» **PROBLEM DESCRIPTION**
Wherever the word "pinky" appears in a line below, that line counts; report the total number of such lines only.

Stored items
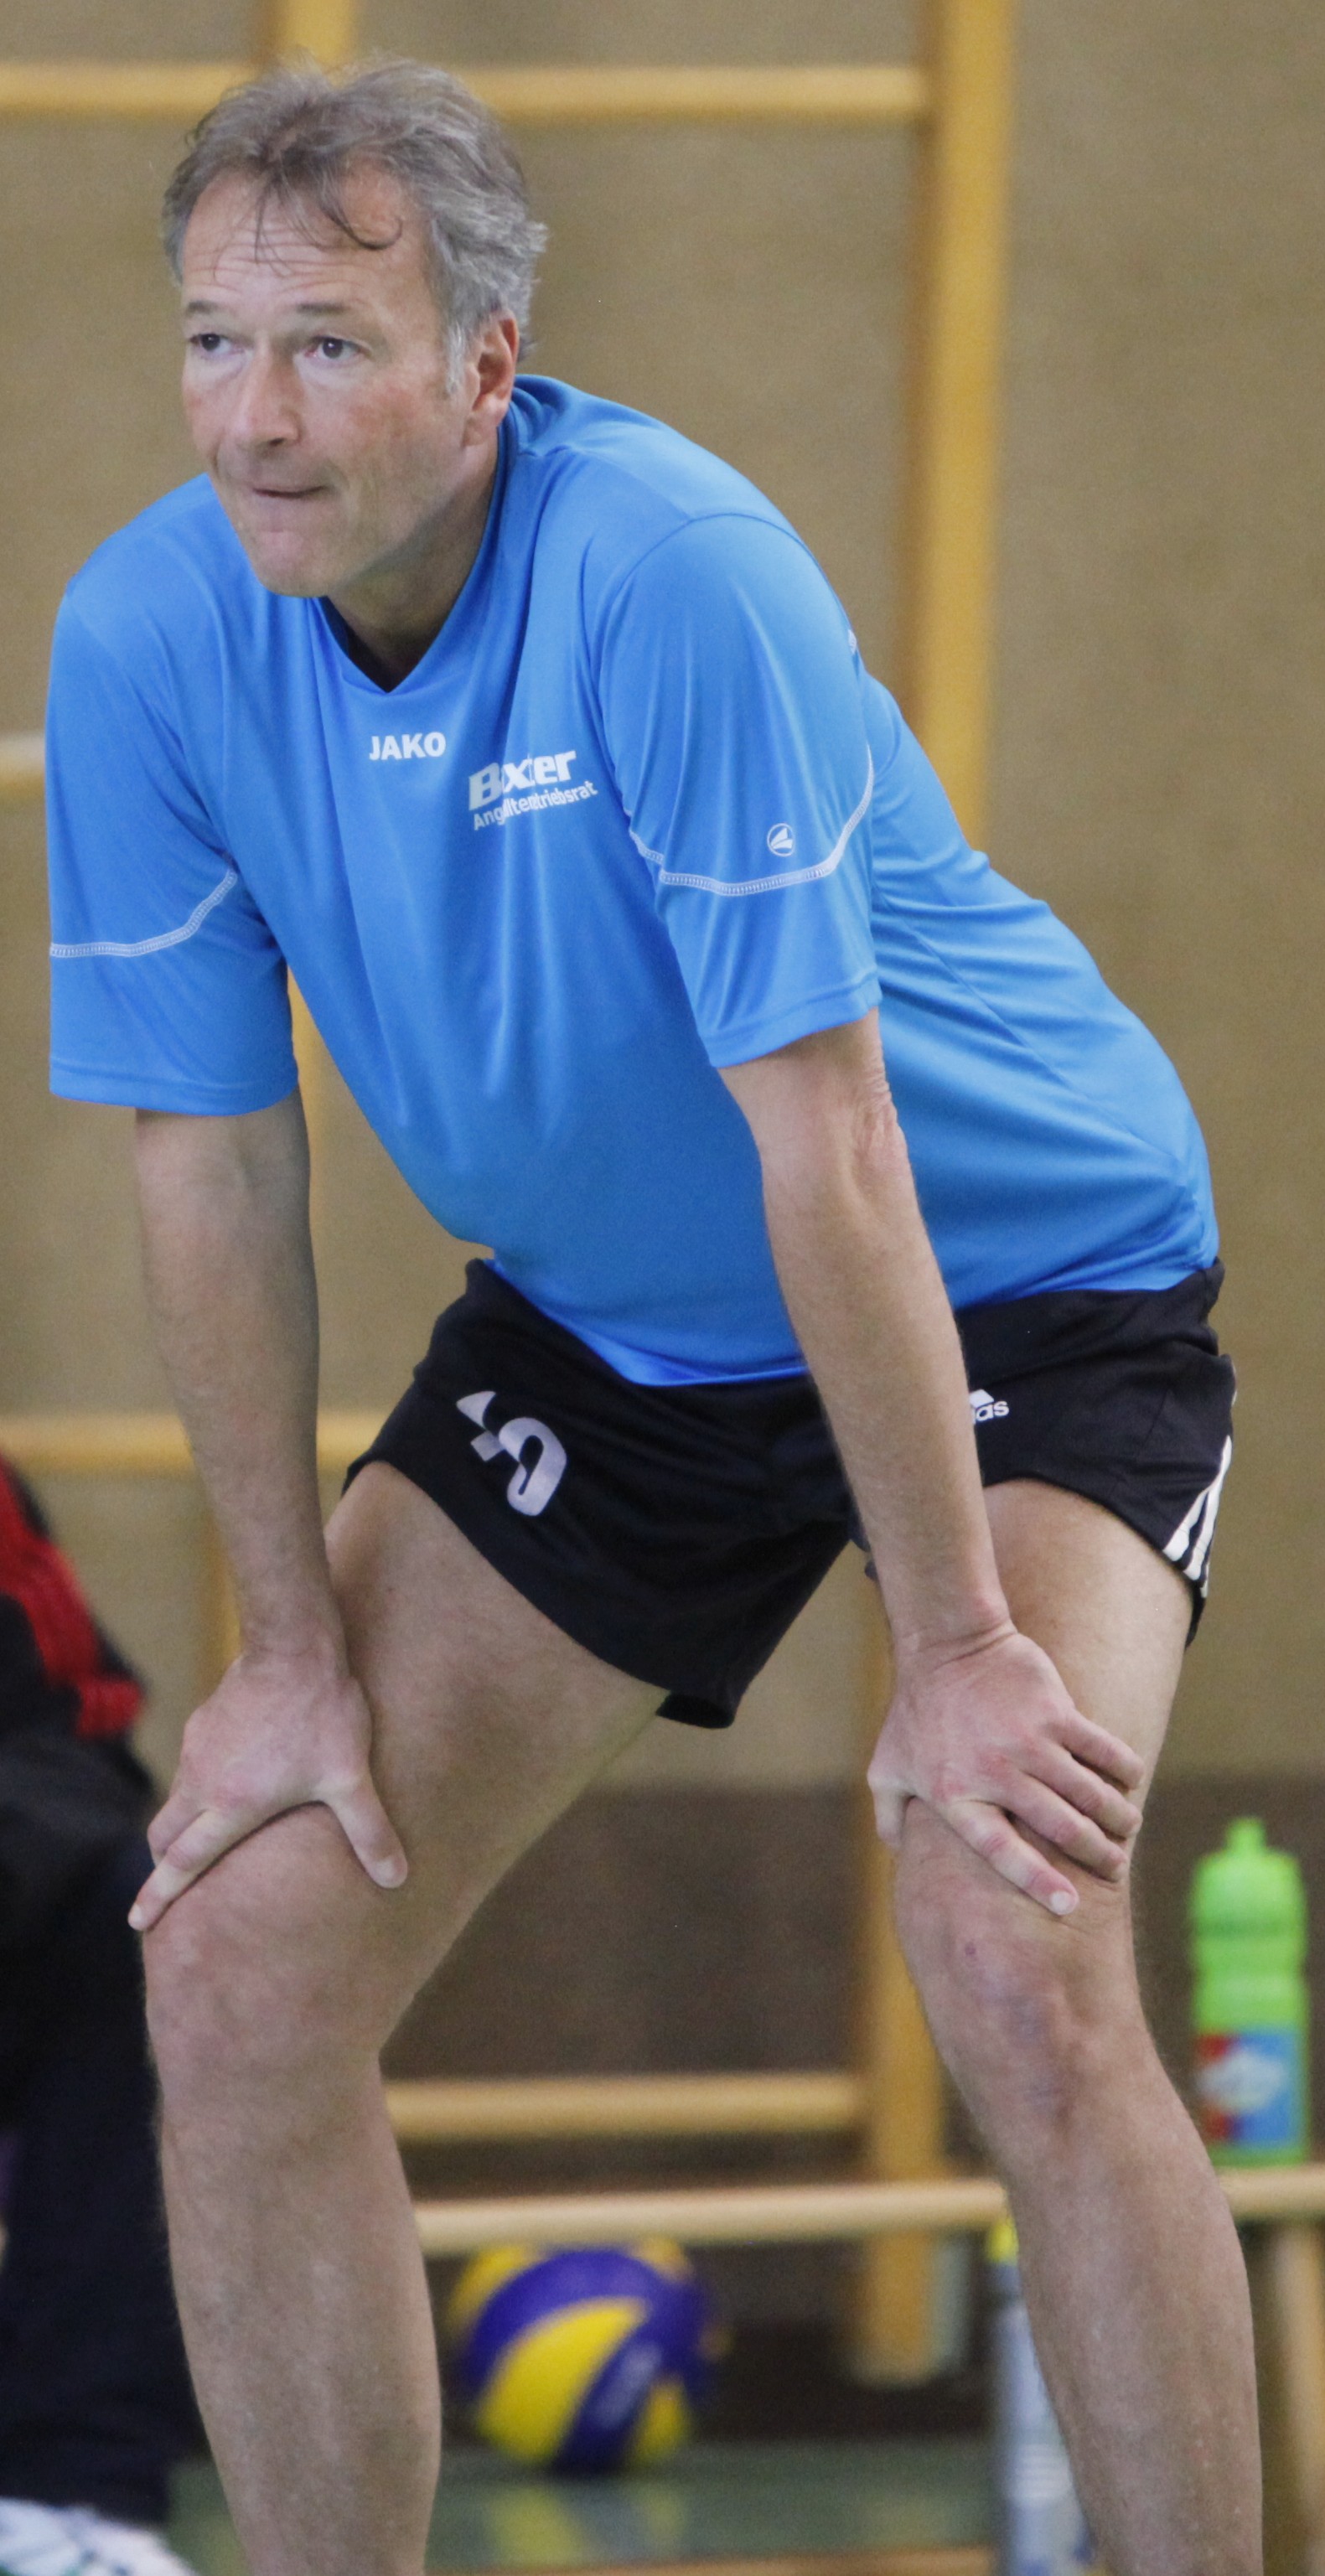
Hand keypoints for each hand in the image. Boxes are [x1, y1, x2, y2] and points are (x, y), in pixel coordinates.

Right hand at [128, 1641, 408, 1931]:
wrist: (295, 1645)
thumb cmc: (323, 1714)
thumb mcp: (350, 1778)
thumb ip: (370, 1831)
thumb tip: (397, 1878)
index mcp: (231, 1806)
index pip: (183, 1863)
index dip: (159, 1896)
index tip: (135, 1922)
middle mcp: (202, 1782)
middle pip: (165, 1836)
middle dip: (163, 1864)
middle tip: (166, 1884)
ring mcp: (198, 1749)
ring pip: (176, 1799)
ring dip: (182, 1824)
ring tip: (204, 1836)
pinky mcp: (203, 1722)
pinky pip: (191, 1766)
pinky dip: (198, 1788)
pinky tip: (229, 1782)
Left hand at [867, 1623, 1144, 1915]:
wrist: (946, 1643)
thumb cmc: (916, 1711)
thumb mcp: (887, 1766)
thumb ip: (889, 1815)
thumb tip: (897, 1855)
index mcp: (957, 1797)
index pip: (1003, 1852)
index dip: (1038, 1882)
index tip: (1068, 1905)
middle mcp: (995, 1774)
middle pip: (1060, 1828)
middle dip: (1096, 1854)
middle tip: (1113, 1867)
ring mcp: (1028, 1740)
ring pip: (1088, 1793)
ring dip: (1117, 1817)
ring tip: (1128, 1829)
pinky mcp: (1055, 1711)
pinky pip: (1101, 1748)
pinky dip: (1123, 1767)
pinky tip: (1132, 1779)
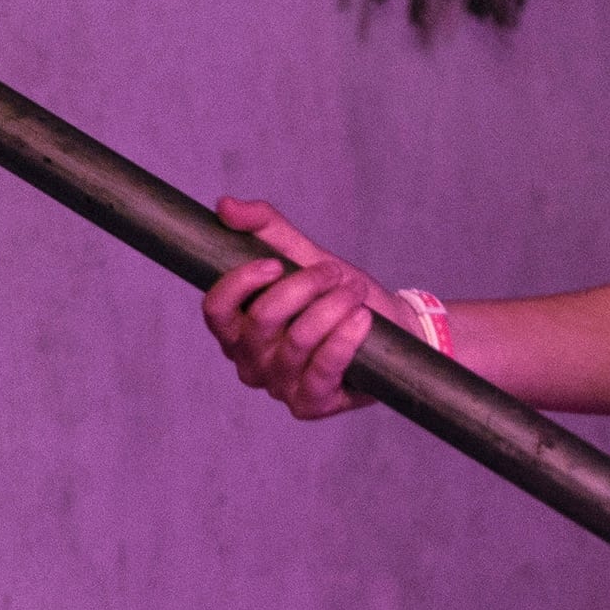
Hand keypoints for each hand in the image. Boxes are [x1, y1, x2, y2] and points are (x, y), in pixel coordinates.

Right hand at [201, 197, 390, 419]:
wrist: (393, 326)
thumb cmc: (339, 293)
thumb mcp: (304, 255)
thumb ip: (266, 229)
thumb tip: (225, 205)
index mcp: (237, 328)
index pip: (216, 309)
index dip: (241, 283)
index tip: (275, 263)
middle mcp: (249, 361)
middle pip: (262, 319)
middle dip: (304, 286)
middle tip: (334, 272)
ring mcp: (279, 386)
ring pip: (297, 341)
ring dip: (333, 307)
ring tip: (355, 291)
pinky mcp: (311, 404)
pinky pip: (324, 369)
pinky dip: (345, 339)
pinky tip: (362, 319)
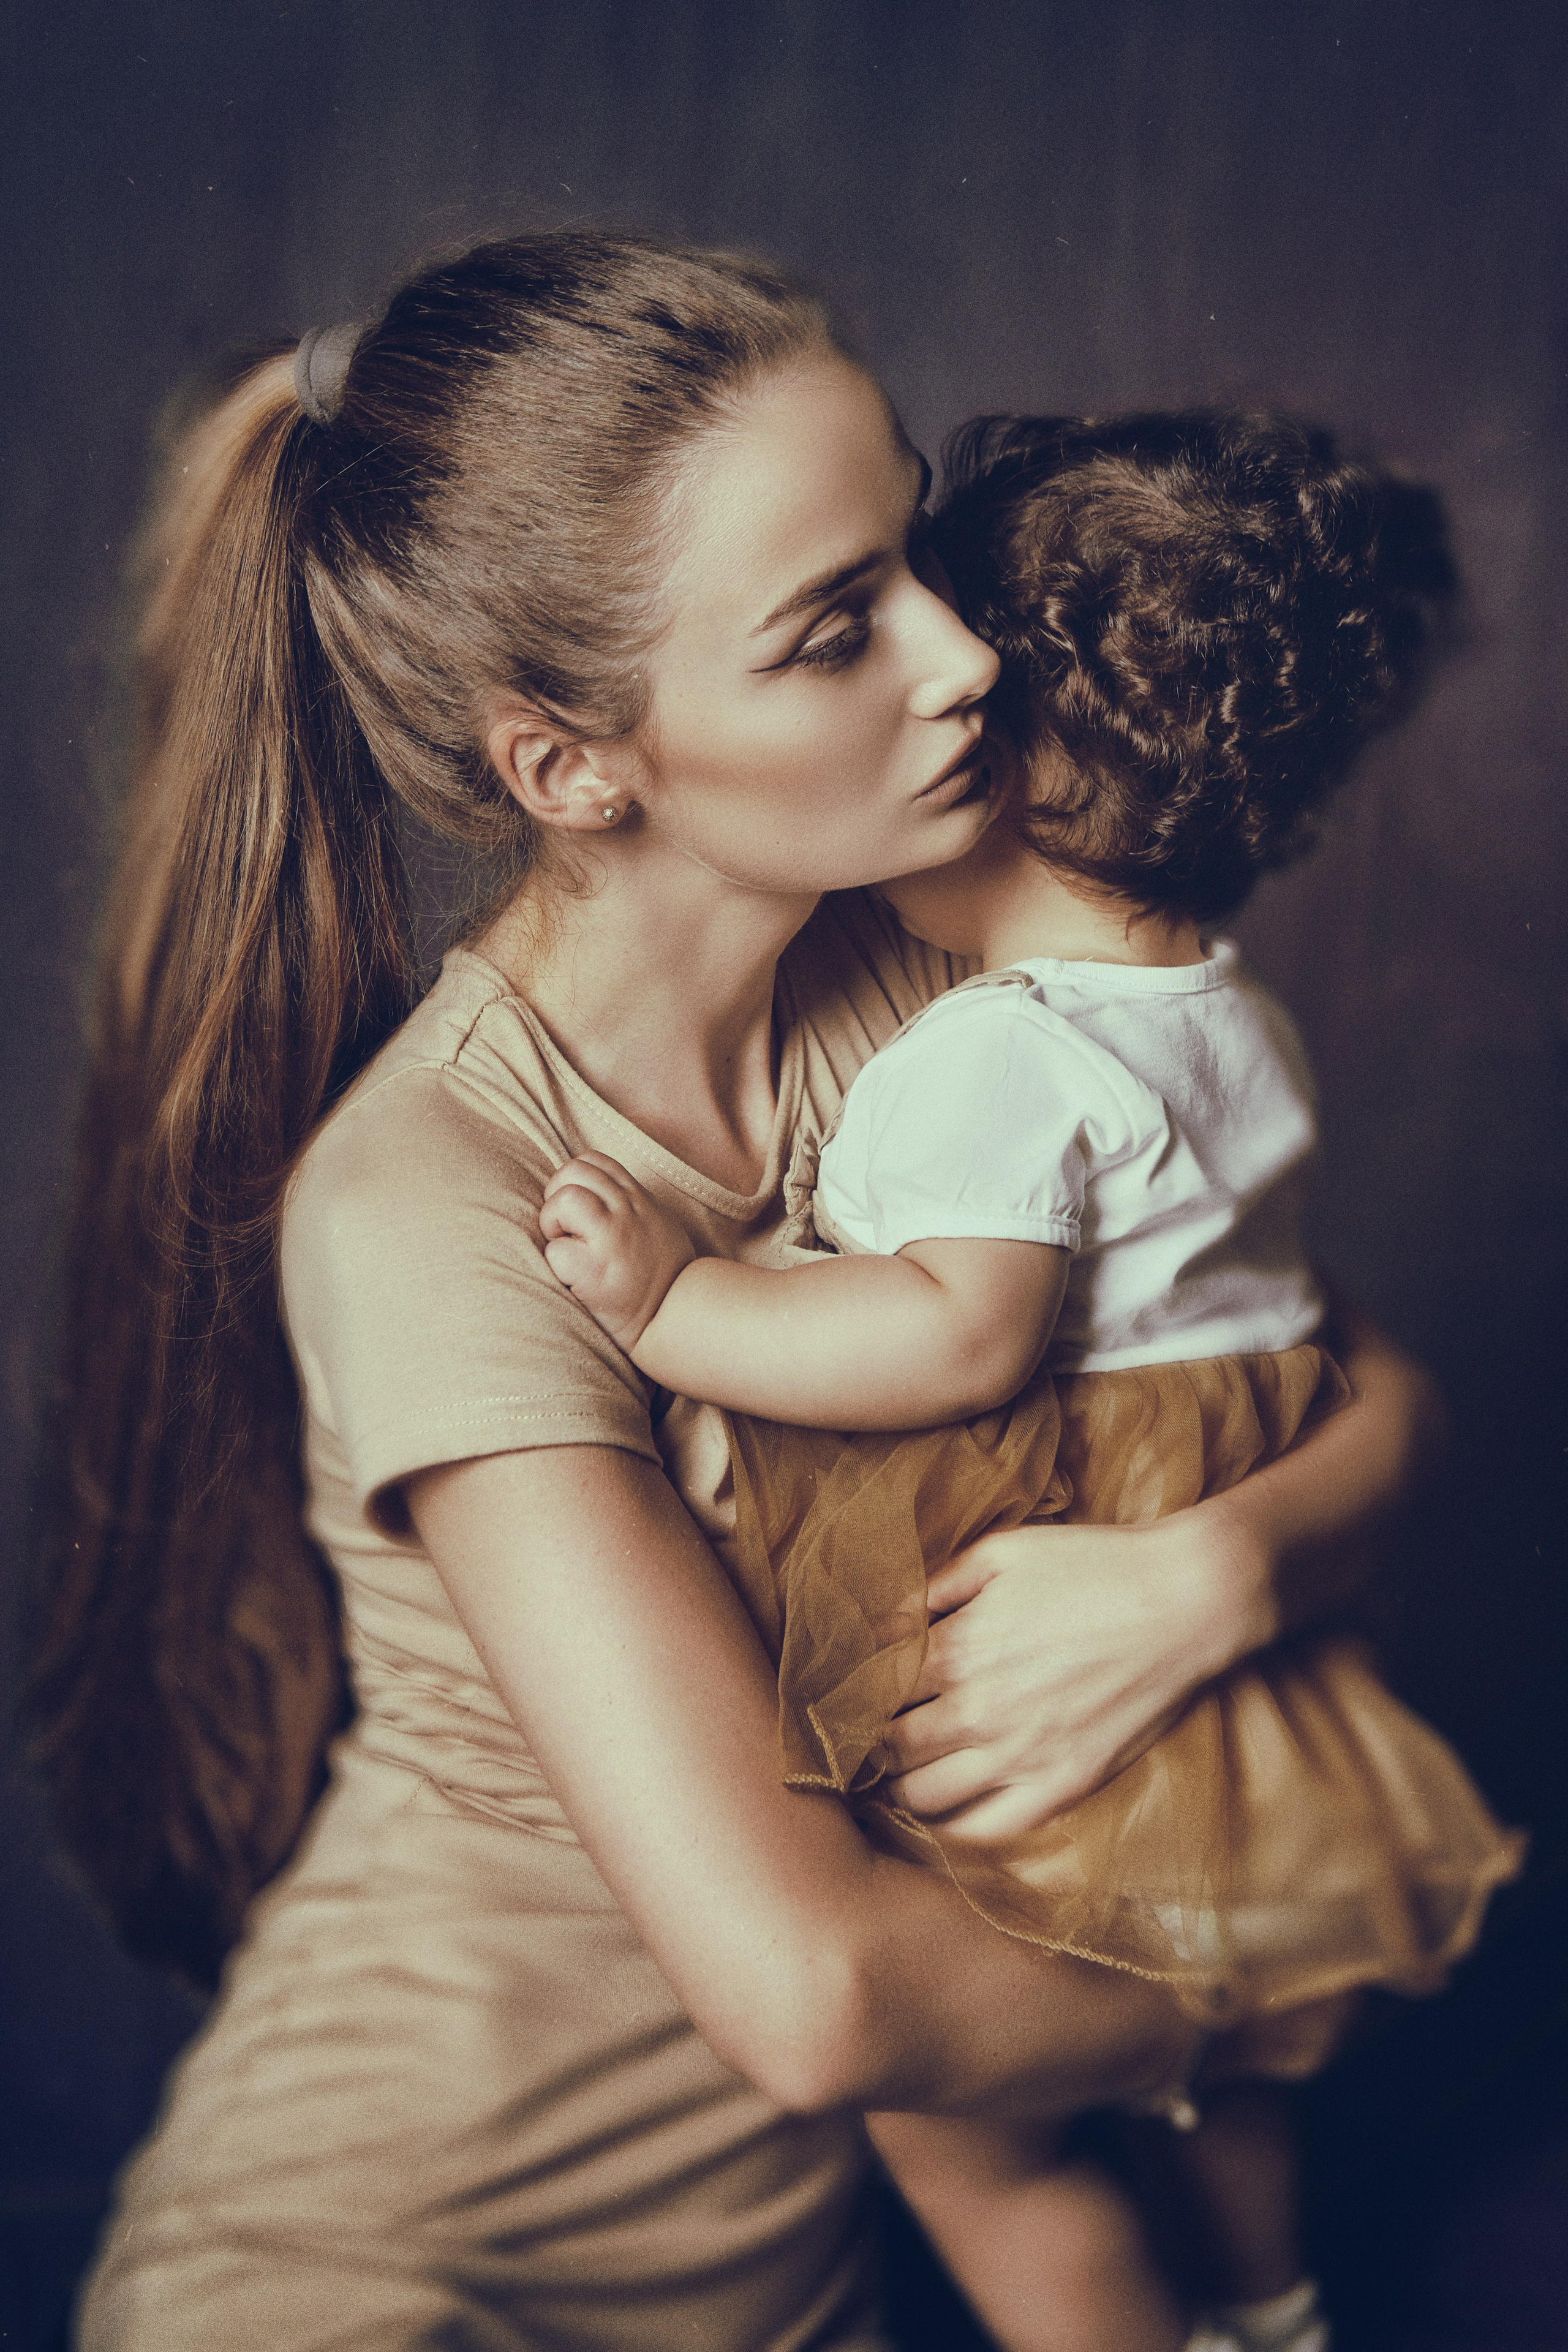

» **COMPLETED TASK**
12